Clowney injured his knee during the second quarter of Houston’s season-opener against the Washington Redskins and didn’t return in the second half.

He will miss 4-6 weeks, a major loss to a Texans team that was already likely to struggle this season.

The Texans now have a decision to make about how to approach the rest of the season, and they could seriously consider tanking. The Texans weren’t likely to make the playoffs, anyway, but their chances are even slimmer with Clowney’s injury. Many people feel that if a team isn’t going to make the playoffs, it’s better to lose as many games as possible to get a top draft pick.

Though tanking isn’t as prevalent in the NFL as it is in leagues like the NBA, it may be the road the Texans travel. They have a solid core, with the makings of a top defence, and two borderline elite offensive players in running back Arian Foster and wide receiver Andre Johnson. However, Clowney’s injury will be a setback to the defence, and the offence will struggle without a top-tier quarterback (sorry, Ryan Fitzpatrick).

Tanking would afford them a chance at another top-pick in next year’s draft, and if the team can bear another losing season, they could really jumpstart the rebuilding process, particularly if the Texans can draft a good, young quarterback.
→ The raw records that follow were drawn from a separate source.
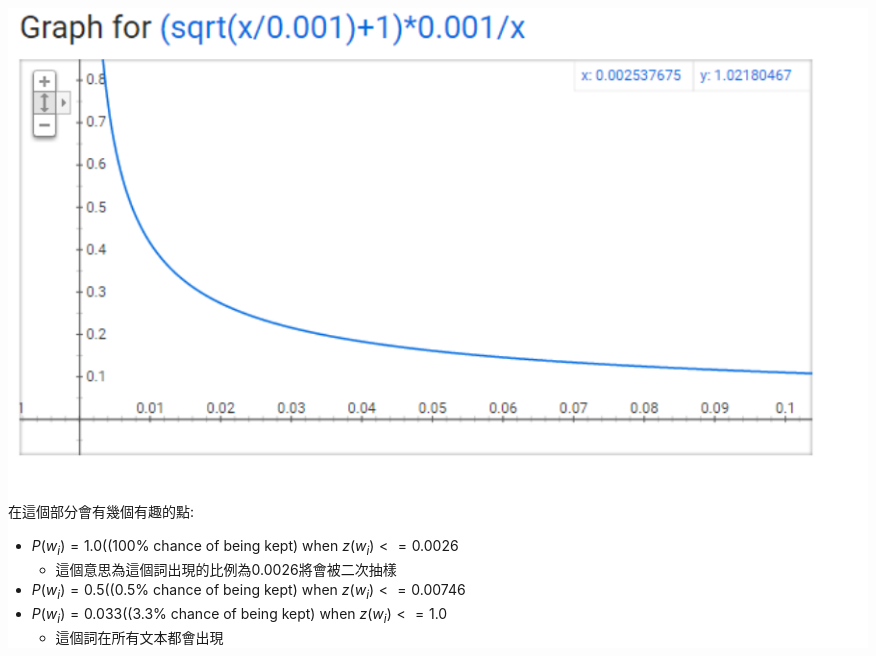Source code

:![](https://github.com/WangJengYun/ML-DL-notes/blob/master/image/Word%20Embeddings%20From%20Frequency%20based%20to%20predicttion%20based/8dbfd644.png?raw=true)

在這個部分會有幾個有趣的點:
* $P(w_i) = 1.0$((100% chance of being kept) when $z(w_i)<=0.0026$
  * 這個意思為這個詞出現的比例為0.0026將會被二次抽樣
* $P(w_i) = 0.5$((0.5% chance of being kept) when $z(w_i)<=0.00746$
* $P(w_i) = 0.033$((3.3% chance of being kept) when $z(w_i)<=1.0$
  * 這個詞在所有文本都會出現

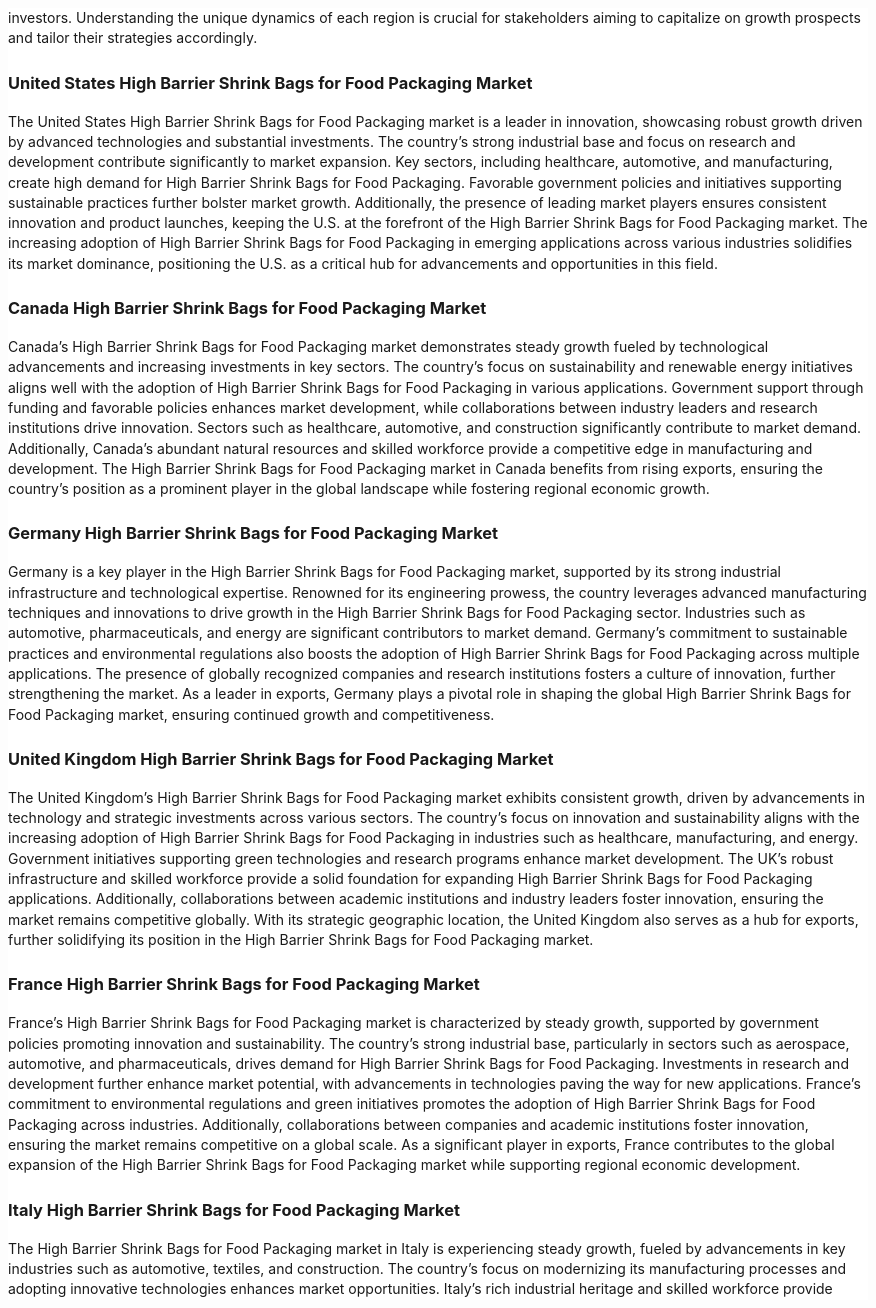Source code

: investors. Understanding the unique dynamics of each region is crucial for stakeholders aiming to capitalize on growth prospects and tailor their strategies accordingly.</p><h3>United States High Barrier Shrink Bags for Food Packaging Market</h3><p>The United States High Barrier Shrink Bags for Food Packaging market is a leader in innovation, showcasing robust growth driven by advanced technologies and substantial investments. The country&rsquo;s strong industrial base and focus on research and development contribute significantly to market expansion. Key sectors, including healthcare, automotive, and manufacturing, create high demand for High Barrier Shrink Bags for Food Packaging. Favorable government policies and initiatives supporting sustainable practices further bolster market growth. Additionally, the presence of leading market players ensures consistent innovation and product launches, keeping the U.S. at the forefront of the High Barrier Shrink Bags for Food Packaging market. The increasing adoption of High Barrier Shrink Bags for Food Packaging in emerging applications across various industries solidifies its market dominance, positioning the U.S. as a critical hub for advancements and opportunities in this field.</p><h3>Canada High Barrier Shrink Bags for Food Packaging Market</h3><p>Canada&rsquo;s High Barrier Shrink Bags for Food Packaging market demonstrates steady growth fueled by technological advancements and increasing investments in key sectors. The country&rsquo;s focus on sustainability and renewable energy initiatives aligns well with the adoption of High Barrier Shrink Bags for Food Packaging in various applications. Government support through funding and favorable policies enhances market development, while collaborations between industry leaders and research institutions drive innovation. Sectors such as healthcare, automotive, and construction significantly contribute to market demand. Additionally, Canada&rsquo;s abundant natural resources and skilled workforce provide a competitive edge in manufacturing and development. The High Barrier Shrink Bags for Food Packaging market in Canada benefits from rising exports, ensuring the country&rsquo;s position as a prominent player in the global landscape while fostering regional economic growth.</p><h3>Germany High Barrier Shrink Bags for Food Packaging Market</h3><p>Germany is a key player in the High Barrier Shrink Bags for Food Packaging market, supported by its strong industrial infrastructure and technological expertise. Renowned for its engineering prowess, the country leverages advanced manufacturing techniques and innovations to drive growth in the High Barrier Shrink Bags for Food Packaging sector. Industries such as automotive, pharmaceuticals, and energy are significant contributors to market demand. Germany&rsquo;s commitment to sustainable practices and environmental regulations also boosts the adoption of High Barrier Shrink Bags for Food Packaging across multiple applications. The presence of globally recognized companies and research institutions fosters a culture of innovation, further strengthening the market. As a leader in exports, Germany plays a pivotal role in shaping the global High Barrier Shrink Bags for Food Packaging market, ensuring continued growth and competitiveness.</p><h3>United Kingdom High Barrier Shrink Bags for Food Packaging Market</h3><p>The United Kingdom&rsquo;s High Barrier Shrink Bags for Food Packaging market exhibits consistent growth, driven by advancements in technology and strategic investments across various sectors. The country&rsquo;s focus on innovation and sustainability aligns with the increasing adoption of High Barrier Shrink Bags for Food Packaging in industries such as healthcare, manufacturing, and energy. Government initiatives supporting green technologies and research programs enhance market development. The UK&rsquo;s robust infrastructure and skilled workforce provide a solid foundation for expanding High Barrier Shrink Bags for Food Packaging applications. Additionally, collaborations between academic institutions and industry leaders foster innovation, ensuring the market remains competitive globally. With its strategic geographic location, the United Kingdom also serves as a hub for exports, further solidifying its position in the High Barrier Shrink Bags for Food Packaging market.</p><h3>France High Barrier Shrink Bags for Food Packaging Market</h3><p>France&rsquo;s High Barrier Shrink Bags for Food Packaging market is characterized by steady growth, supported by government policies promoting innovation and sustainability. The country&rsquo;s strong industrial base, particularly in sectors such as aerospace, automotive, and pharmaceuticals, drives demand for High Barrier Shrink Bags for Food Packaging. Investments in research and development further enhance market potential, with advancements in technologies paving the way for new applications. France&rsquo;s commitment to environmental regulations and green initiatives promotes the adoption of High Barrier Shrink Bags for Food Packaging across industries. Additionally, collaborations between companies and academic institutions foster innovation, ensuring the market remains competitive on a global scale. As a significant player in exports, France contributes to the global expansion of the High Barrier Shrink Bags for Food Packaging market while supporting regional economic development.</p><h3>Italy High Barrier Shrink Bags for Food Packaging Market</h3><p>The High Barrier Shrink Bags for Food Packaging market in Italy is experiencing steady growth, fueled by advancements in key industries such as automotive, textiles, and construction. The country&rsquo;s focus on modernizing its manufacturing processes and adopting innovative technologies enhances market opportunities. Italy&rsquo;s rich industrial heritage and skilled workforce provide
Historically, teams with the #1 overall pick recover pretty well, like the 2012 Indianapolis Colts and the 2013 Kansas City Chiefs, who both made the playoffs the following years.

The less appealing side of tanking, of course, is that a top draft pick doesn’t always pan out. Willingly tanking through a season hurts players’ psyche and turns fans away. Clowney is far from a bust this early in his career, but he’s slated to miss half of the team’s games this season, and a similar fate is possible for any other future pick, too.

The Texans may ultimately wave off Clowney’s injury and continue to pursue as many wins as possible, but the idea of tanking and continuing the rebuilding process may be something the team discusses in the coming weeks.